Both measures would have made a portion of the credit refundable, meaning that even if families didn't have enough tax liability against which to offset the credit, they could still get money back in the form of a check from the federal government. Both the House and Senate agreed to limit the refundable portion of the credit at $1,100 per child.
What Rubio disagreed with -- and why
It was the issue of the refundable portion of the credit with which Rubio took issue. Rubio's argument was that many low- and middle-income taxpayers pay very little in income tax, funding the federal government mostly through payroll taxes for Social Security and Medicare. Rubio wanted the entire amount of the expanded $2,000 tax credit made refundable so that those taxpayers could get the full benefit of the credit.
Rubio went so far as to threaten to vote against the measure if his needs weren't meant. After all the other changes that House and Senate members had agreed to in reconciling the House and Senate versions of the proposal, Rubio said that he couldn't "in good conscience support it unless we are able to increase the refundable portion of it."
What the final bill does for the child tax credit
In the end, Rubio got a portion of what he was looking for. The final reform bill preserves the Senate's $2,000 child tax credit, and it increased the portion of the credit that's refundable by $300 to $1,400 per child. That was enough to spur Rubio to support the bill as amended.
The increase in the child tax credit will be an important part of what produces tax savings for families.
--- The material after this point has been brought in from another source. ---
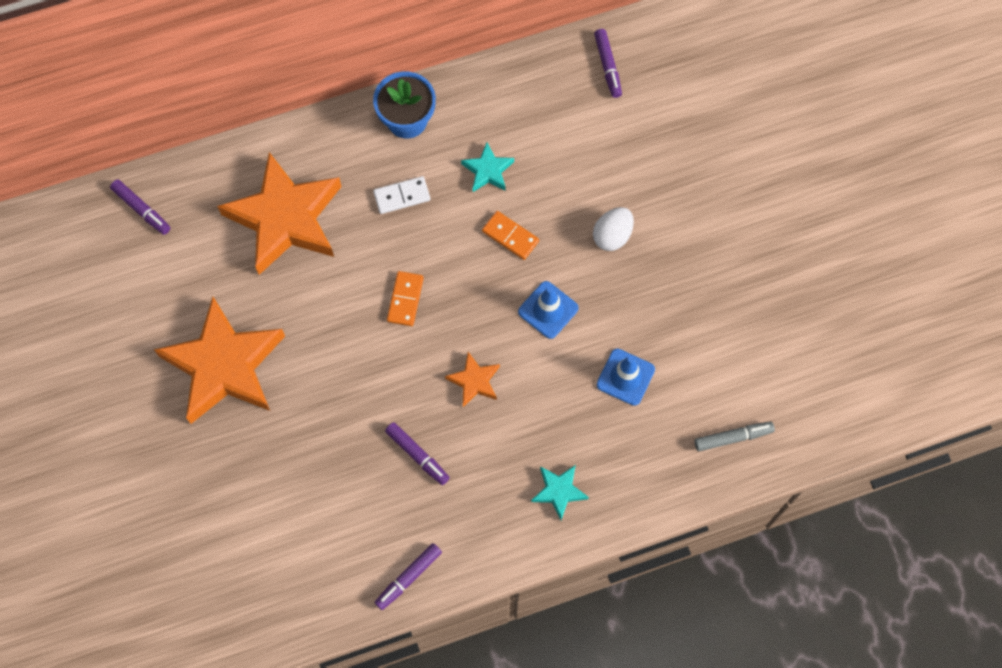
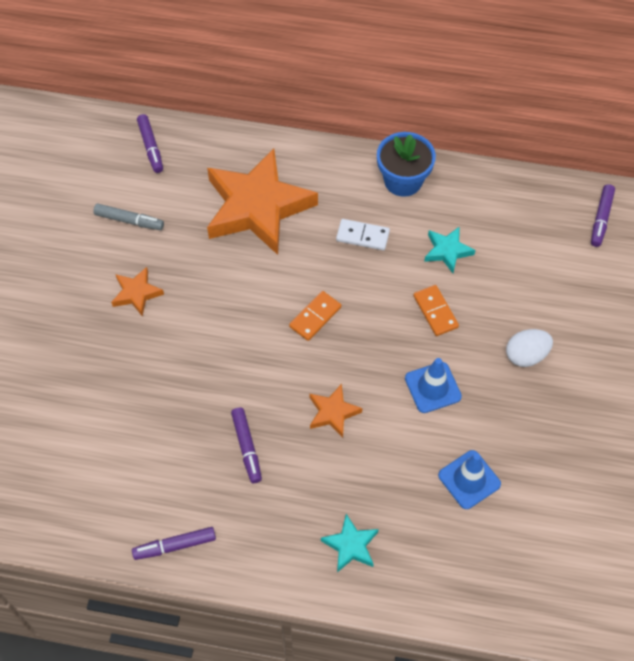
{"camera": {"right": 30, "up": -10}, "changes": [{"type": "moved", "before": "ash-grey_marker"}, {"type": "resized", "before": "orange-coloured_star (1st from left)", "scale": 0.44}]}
Under other provisions of the bill, the standard deduction will rise, but personal exemptions will disappear. That put larger families at a relative disadvantage, as the total amount of standard deduction and personal exemption-related reductions will be smaller under the new measure than it is under current law. Only by raising the child tax credit will families be able to recoup the value of their lost personal exemptions and end up ahead.
Power with a slim majority
Rubio's experience shows the leverage that individual lawmakers have in a nearly evenly divided Senate. All it takes is a pair of holdouts to bring legislation to the brink of failure, and that opens the door for those who are willing to take a stand in exchange for concessions. Those who will benefit directly from a larger refundable child tax credit will praise Rubio's actions, but it will be interesting to see which other lawmakers might take similar stands on this or future legislation and what results from their actions.